>>

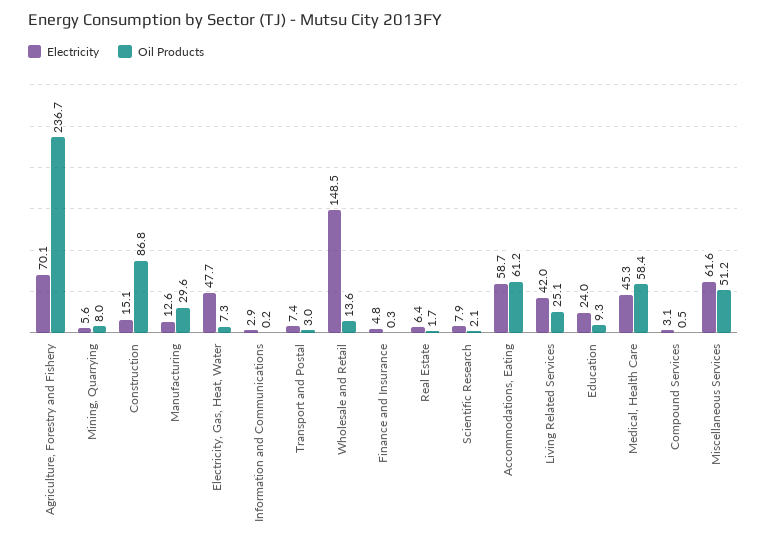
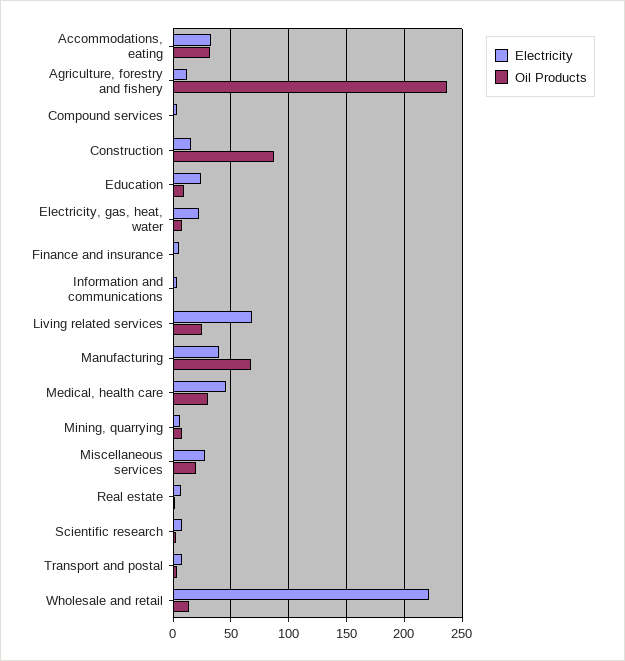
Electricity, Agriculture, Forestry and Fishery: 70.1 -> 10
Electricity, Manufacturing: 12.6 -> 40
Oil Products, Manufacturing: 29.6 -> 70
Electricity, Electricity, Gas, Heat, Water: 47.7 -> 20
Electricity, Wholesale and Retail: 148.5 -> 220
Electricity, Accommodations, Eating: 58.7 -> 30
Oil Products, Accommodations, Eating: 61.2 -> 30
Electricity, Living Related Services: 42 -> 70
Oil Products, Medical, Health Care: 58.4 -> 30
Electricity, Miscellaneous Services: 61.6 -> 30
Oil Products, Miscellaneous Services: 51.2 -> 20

<<
>>

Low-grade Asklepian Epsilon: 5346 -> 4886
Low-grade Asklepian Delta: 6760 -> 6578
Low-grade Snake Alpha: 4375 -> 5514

<<
>>

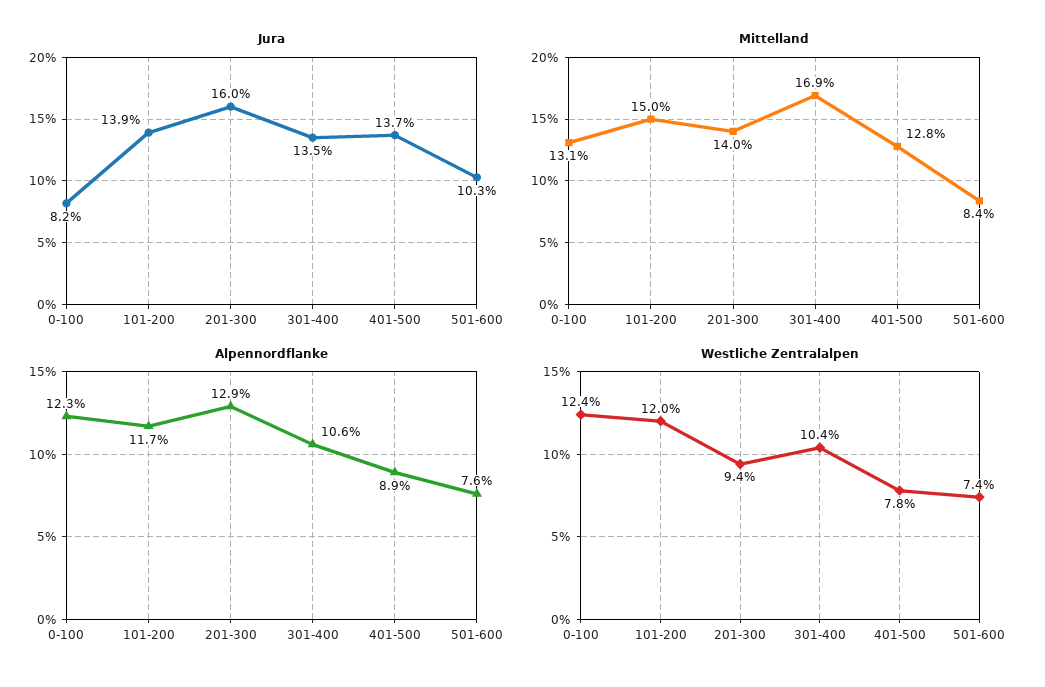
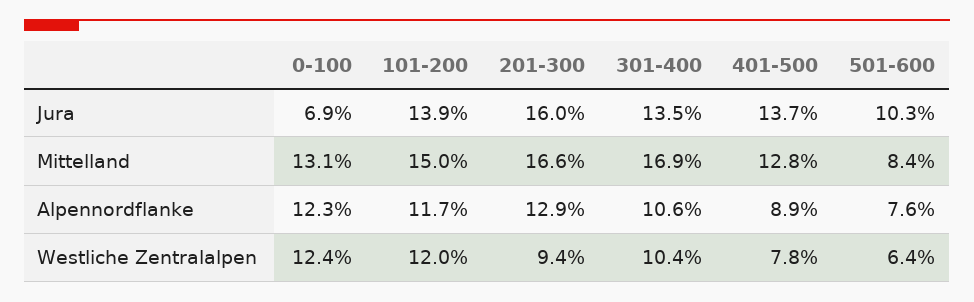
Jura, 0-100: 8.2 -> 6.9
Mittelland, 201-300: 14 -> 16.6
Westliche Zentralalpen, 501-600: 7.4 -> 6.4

<<

* **Written task**
Reprint exactly the lines above that start at the one with "Jura, 0-100: 8.2 -> 6.9" and end at the one with "Westliche Zentralalpen, 501-600: 7.4 -> 6.4", keeping both and adding none.

* **Reply to the task**
Jura, 0-100: 8.2 -> 6.9
Mittelland, 201-300: 14 -> 16.6
Westliche Zentralalpen, 501-600: 7.4 -> 6.4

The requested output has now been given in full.